On to Athens, where my good friend, Heather was willing to leave work early and drive an hour just to have lunch with me. My friendship with Heather is funny because we met on MySpace. Before you start imagining what THAT looked like, we had a mutual friend and we would ended up talking to each other on her page. Eventually we "friended' each other and that was that. I believe this was our third time seeing each other in person, but everything conversation with her is a blessing. She is very down to earth, whereas I either have my head in the clouds, or buried under six feet of dirt. She is funny, intelligent, incredibly caring, and an avid reader,  and we always have stuff to talk about. I saw something very valiant in Heather last year, when she had a difficult choice to make. Remember the mutual friend that introduced us? Well, we are no longer friends and it was very very contentious. There were several people that cut off their friendship with me as a result. They "took sides" the way we do in middle school. There were two women who chose not to, even though they knew all that happened, and actually were closer to my former friend. At the loneliest time of my life, Heather, and this one other woman, chose to believe I was still a worthwhile person to converse with. They chose to think the best of me instead of the worst. They had the courage to risk a friend's disappointment rather than heaping more coals on top of the already large fire that was burning on my back. Since then, Heather and I have a closer friendship and I absolutely cherished our fun lunch together! I love you, too, Lord.

Of course, there have also been friends who have always been there for me during my times of need. The ones who took buses visit me at OSU before I had any friends. The ones who helped me through high school when boys rejected me or I lost my position on the varsity soccer team.
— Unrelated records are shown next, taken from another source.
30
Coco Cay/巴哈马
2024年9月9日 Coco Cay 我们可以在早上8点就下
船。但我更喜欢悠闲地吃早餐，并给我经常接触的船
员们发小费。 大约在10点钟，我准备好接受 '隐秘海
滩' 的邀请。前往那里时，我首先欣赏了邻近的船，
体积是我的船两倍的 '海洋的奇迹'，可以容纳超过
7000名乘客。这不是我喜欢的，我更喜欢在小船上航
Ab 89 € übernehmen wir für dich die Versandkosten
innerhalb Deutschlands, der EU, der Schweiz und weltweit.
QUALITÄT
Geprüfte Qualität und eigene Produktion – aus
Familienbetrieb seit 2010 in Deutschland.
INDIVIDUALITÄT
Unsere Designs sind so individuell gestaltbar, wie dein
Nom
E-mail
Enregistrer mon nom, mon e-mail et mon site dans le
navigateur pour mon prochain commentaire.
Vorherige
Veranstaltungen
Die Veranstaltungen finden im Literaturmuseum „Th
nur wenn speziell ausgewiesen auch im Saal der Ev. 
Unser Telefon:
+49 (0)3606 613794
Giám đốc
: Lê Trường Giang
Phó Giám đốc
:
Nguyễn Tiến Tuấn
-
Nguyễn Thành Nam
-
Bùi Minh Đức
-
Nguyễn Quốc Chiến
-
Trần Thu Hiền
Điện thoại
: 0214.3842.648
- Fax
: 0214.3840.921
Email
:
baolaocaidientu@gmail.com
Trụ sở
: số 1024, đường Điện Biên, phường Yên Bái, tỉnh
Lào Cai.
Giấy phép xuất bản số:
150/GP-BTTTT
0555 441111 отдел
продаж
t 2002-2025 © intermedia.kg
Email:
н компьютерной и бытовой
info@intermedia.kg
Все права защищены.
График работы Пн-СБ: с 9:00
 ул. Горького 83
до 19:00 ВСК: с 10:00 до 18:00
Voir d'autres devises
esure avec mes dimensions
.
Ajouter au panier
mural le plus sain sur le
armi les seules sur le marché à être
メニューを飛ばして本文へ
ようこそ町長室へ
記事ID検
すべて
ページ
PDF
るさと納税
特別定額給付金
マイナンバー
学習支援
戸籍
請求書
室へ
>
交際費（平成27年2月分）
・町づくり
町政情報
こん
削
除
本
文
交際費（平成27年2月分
The ones who stood by me at my wedding and still uphold their promise to George and I  to encourage us in our marriage, to pray for our marriage, and to be there for us in our times of need. These were the girls I met at a cabin in Hocking Hills this weekend. Of course, some of them weren't able to make it and we missed them dearly. But Katie, Jessica, Jen, Melissa, and Marika, and I had a great time. We literally talked for hours and hours. There wasn't a single topic we didn't cover. Funny things. Serious things. Sad things. Happy  things. Weird things, or should I say, weird security guards and weird movies ("You may say I'm a dreamer, but I'm not.") I love you, too, Lord.

Sunday afternoon, I drove back home to my lovely, not-so-little family, who greeted me with a clean home, big smiles, squeeze hard hugs, and wagging tails.  I love you, too, Lord.